-
Notifications
You must be signed in to change notification settings - Fork 317
Description
Describe the bug
During noise synthesis, libjxl generates one batch of 16 floating point numbers for every partial 16-pixel wide row. After filling the row, it generates another batch of 16 floats for the stragglers, in case the the group width is not a multiple of 16 (which it isn't guaranteed to be, for example if the image dimensions are odd).
However, the group width usually is a multiple of 16, and if it is, then it generates this extra batch for the stragglers. And because there are no stragglers, it does nothing with it, so for a group width, of say, 512, it generates 33 batches where only 32 are required, and the last batch is unused.
Look at the loop on line 67 of dec_noise.cc:
for (size_t y = 0; y < ysize; ++y) {
float* JXL_RESTRICT row = rect.Row(noise, y);
size_t x = 0;
// Only entire batches (avoids exceeding the image padding).
for (; x + kFloatsPerBatch <= xsize; x += kFloatsPerBatch) { // <-- HERE, Line 72
rng->Fill(batch);
for (size_t i = 0; i < kFloatsPerBatch; i += Lanes(df)) {
BitsToFloat(reinterpret_cast<const uint32_t*>(batch) + i, row + x + i);
}
}
// Any remaining pixels, rounded up to vectors (safe due to padding).
rng->Fill(batch);
size_t batch_pos = 0; // < kFloatsPerBatch
for (; x < xsize; x += N) {
BitsToFloat(reinterpret_cast<const uint32_t*>(batch) + batch_pos,
row + x);
batch_pos += N;
}
}On line 72 (comment added), there's a non-strict inequality.
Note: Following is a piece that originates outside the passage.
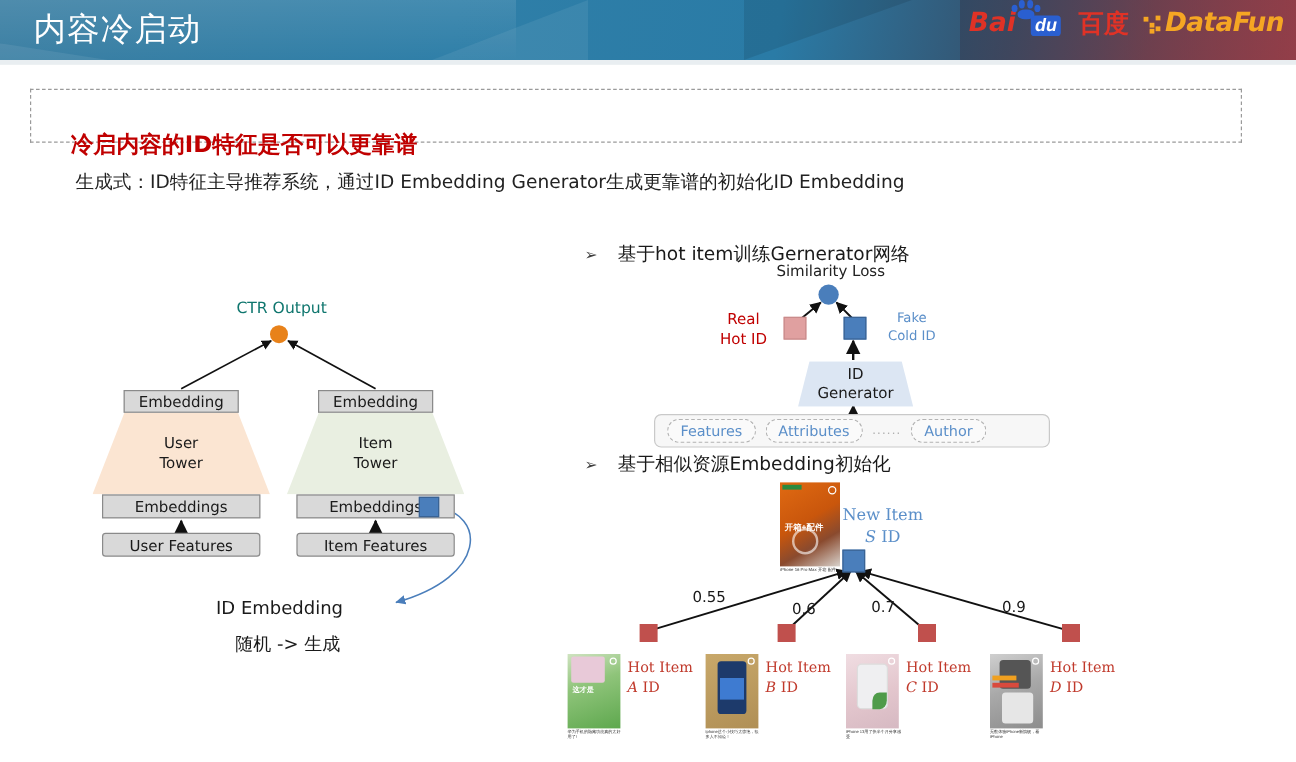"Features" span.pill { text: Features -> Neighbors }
I believe this should be a strict inequality.
Notice that if xsize is a multiple of kFloatsPerBatch (i.e. 16), then we have x + 16 <= xsize as the limiting condition, which is the same thing as x < xsize, so this fills the entire row. Then rng->Fill(batch); is called again, unconditionally.
Additional Information
This behavior isn't mentioned in the spec. Section K.5.2 in the spec has the following quote:
The next 16 (or the number of remaining samples in the row, whichever is less)
It doesn't explicitly state that this is also generated if the number of remaining samples is zero, and it would be very strange to interpret it that way.